For example, Indigenous Peoples have their own self-sustaining local food systems that are different to today’s corporate-led food system. In indigenous value system, humans are an integral part of nature; they are not above it. The soil is not simply viewed as a source of food but as a living entity that must also be taken care of and nourished so that it can sustain our lives. Food is grown not only to address hunger, but also to heal our body, mind, and spirit, and to keep indigenous knowledge and cultures alive. Growing food enriches local biodiversity, i.e. the sum total of all different life forms on earth that depend on each other for survival.

The terms used to refer to the current dominant food system are: ‘industrial food system’, ‘corporate food system’, ‘agri-food system’, and ‘capitalist neoliberal food system’.
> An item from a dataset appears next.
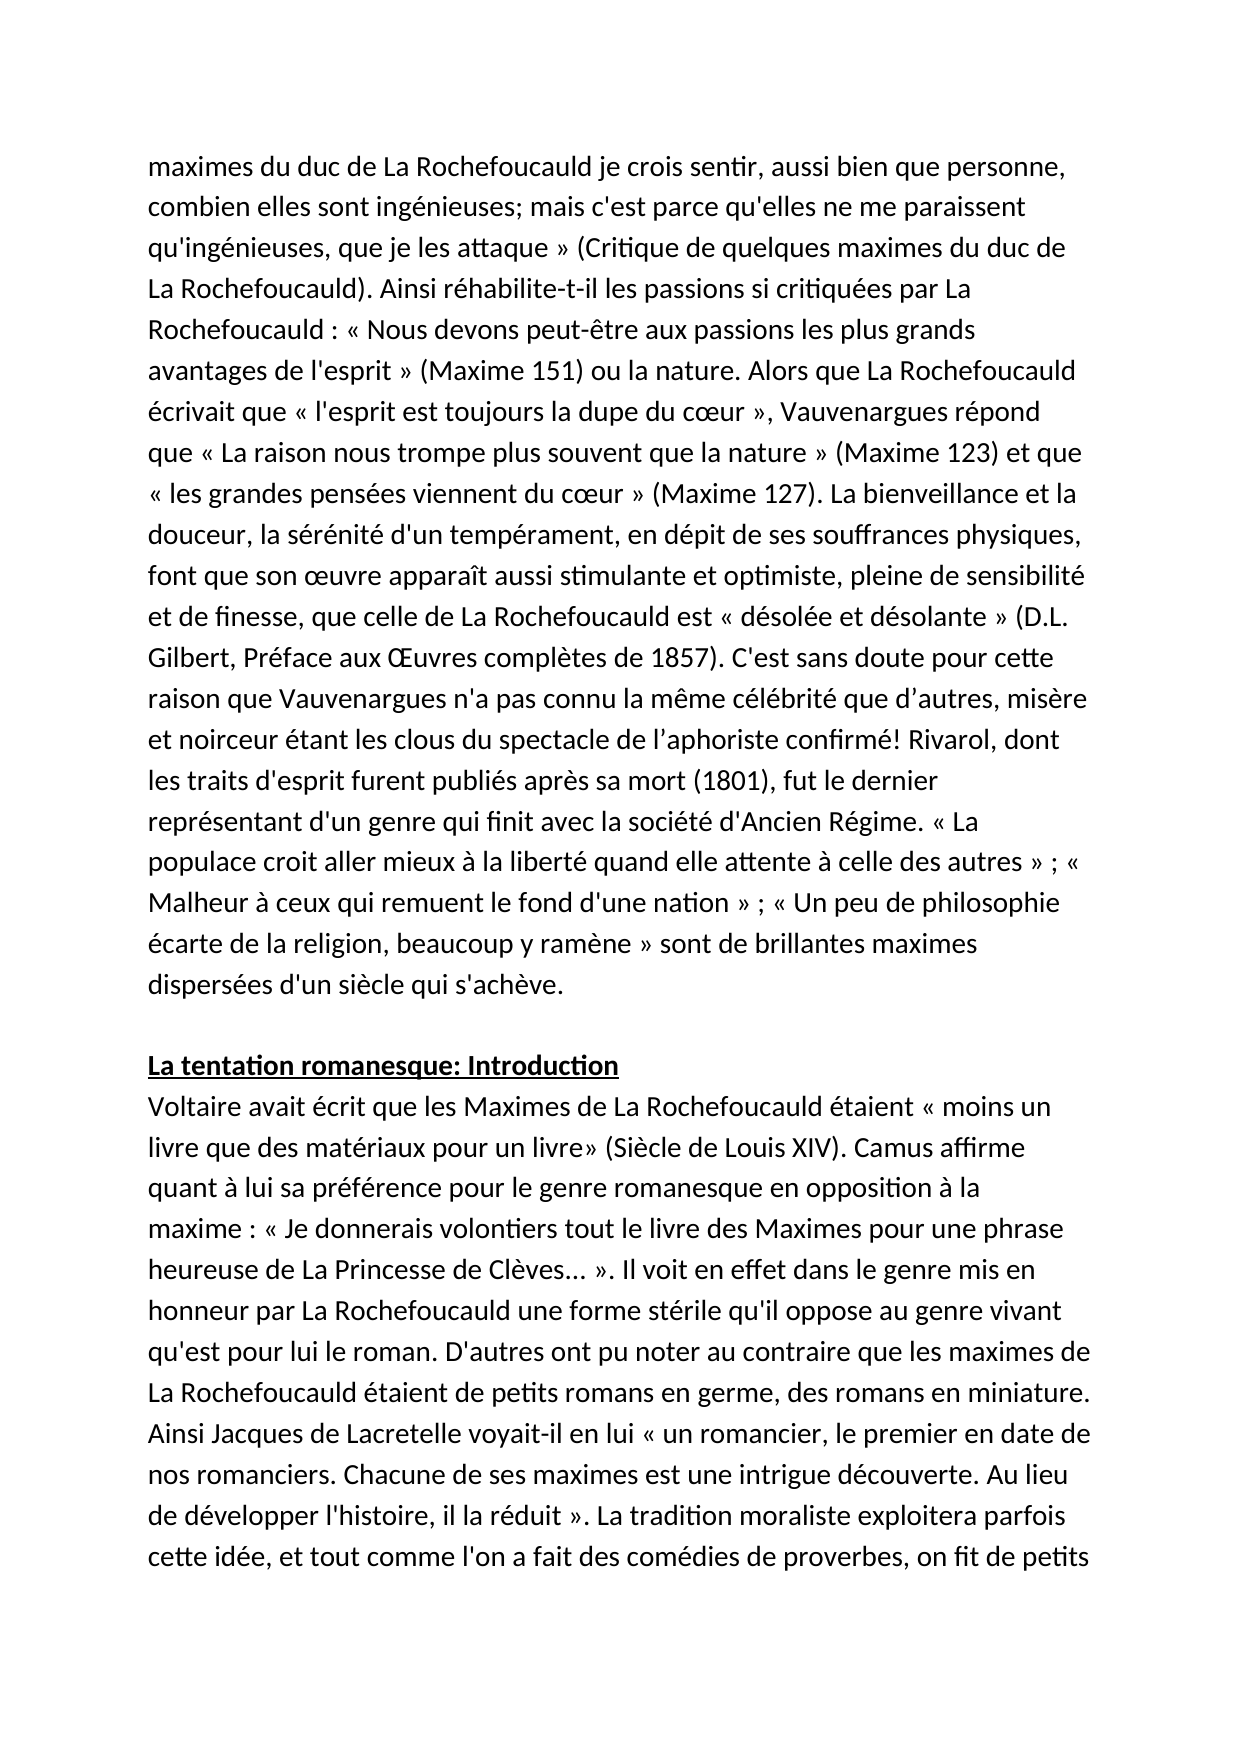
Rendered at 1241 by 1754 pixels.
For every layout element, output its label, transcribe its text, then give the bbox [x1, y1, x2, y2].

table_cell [148, 1088, 1093, 1574]
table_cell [148, 148, 1093, 1006]
text La tentation romanesque: Introduction [148, 1047, 1093, 1082]
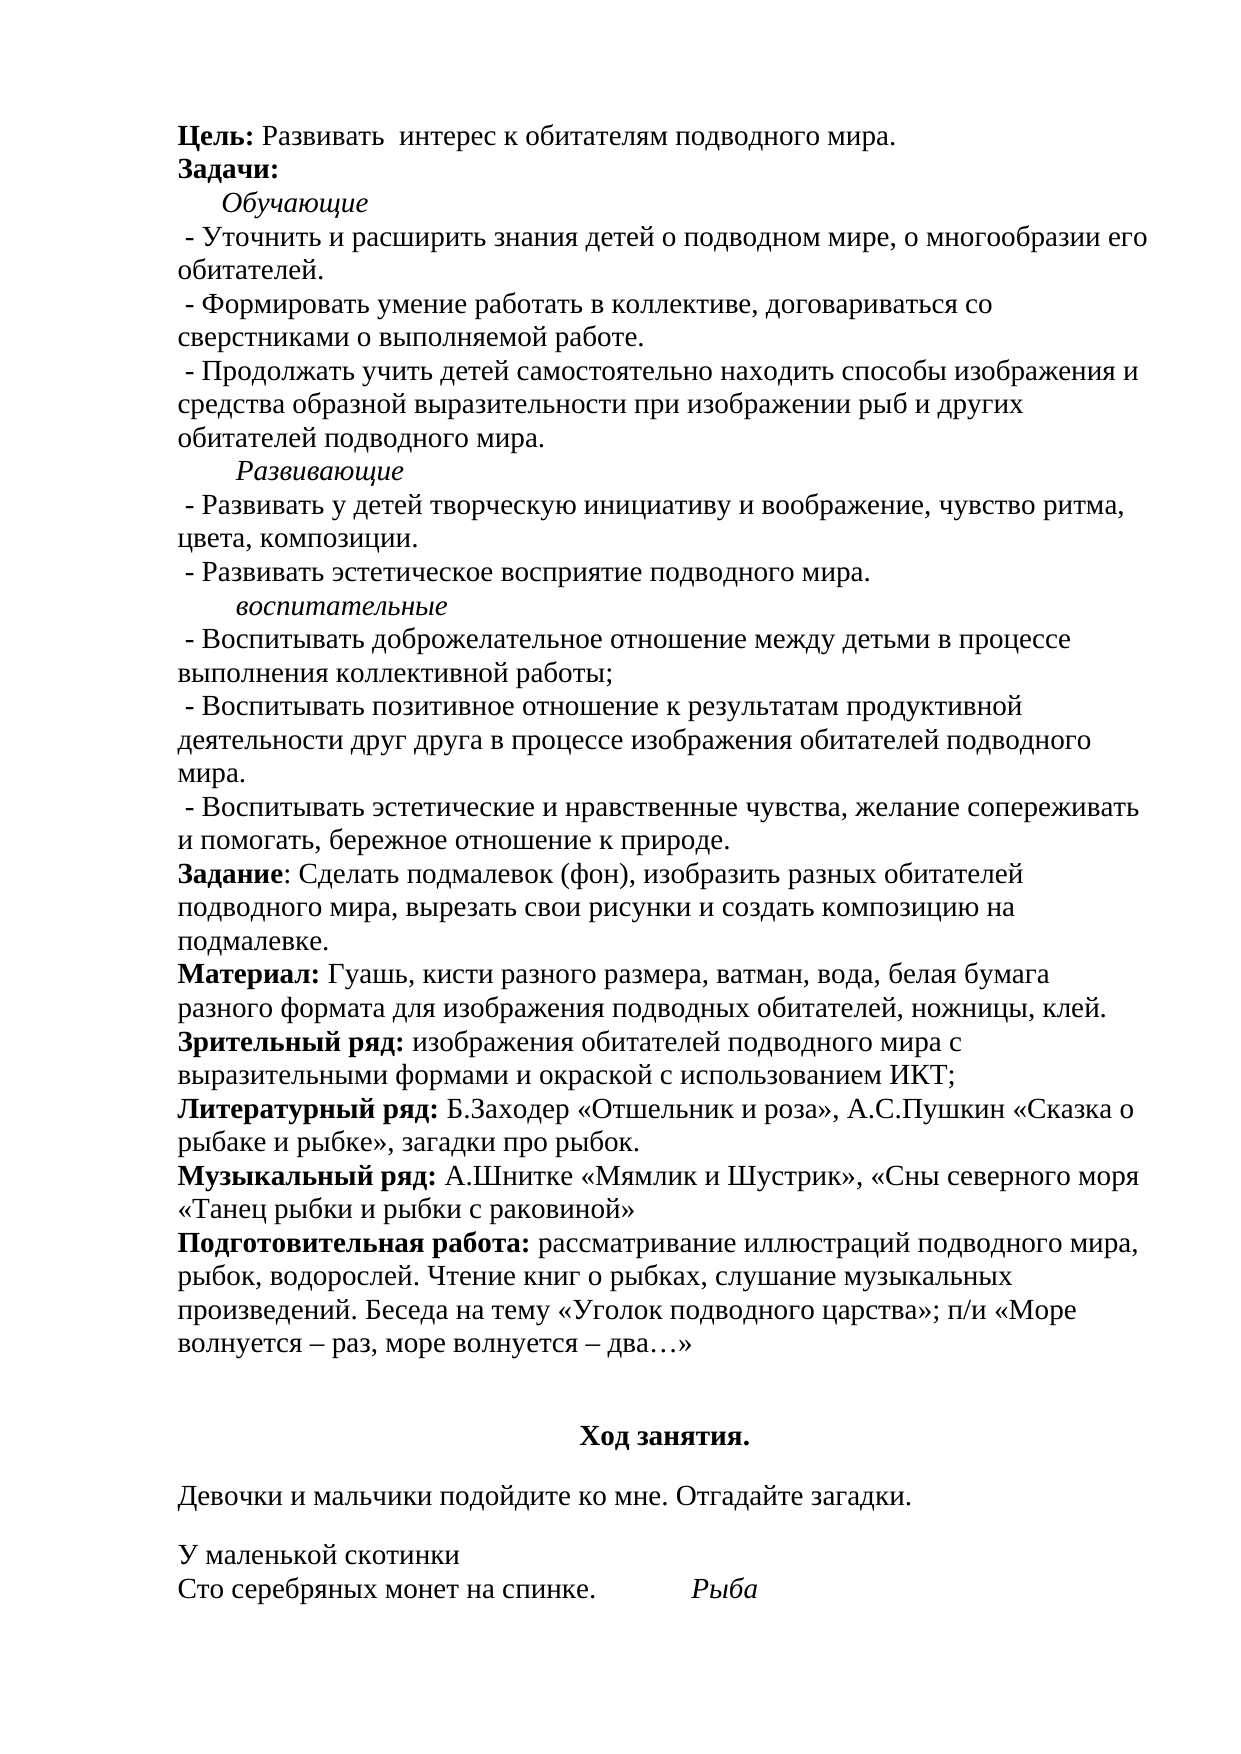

This system is based on large-scale industrialized food production, processing, packing, and transporting through increasingly globalized value chains. One example is wheat that is grown in Ukraine or South Africa, processed into flour in Turkey or Indonesia, and exported and made into daily food products like bread in Italy and noodles in Korea.

But what impacts does this dominant food system have for other existing food systems, like peasants’ or Indigenous Peoples’ food systems? And what does it mean for our planet and the wellbeing of all people?

Before food items reach our tables, local food systems are altered, people and communities are displaced, and small-scale farmers are marginalized. They end up losing control and access to natural resources, including seeds. Vast territories are deforested and converted into plantations of monocrops or single high-value crops such as soybeans, wheat, maize, and potatoes, which are planted across the same vast areas of land year after year.

While diverse and localized food systems continue to exist, and people organize to create new ones, these are continuously marginalized due to the expansion of the dominant industrial food system’s control over natural resources and people.

As mere consumers, we may not see the sheer injustice of this dominant food model because we are at the far end of its system. But it is very likely that the brand of soy-fed chicken that we love to fry and the breakfast corn cereals that we always buy are just some of many unfair ingredients, which are unfortunately not displayed on the labels of the food products we purchase in supermarkets.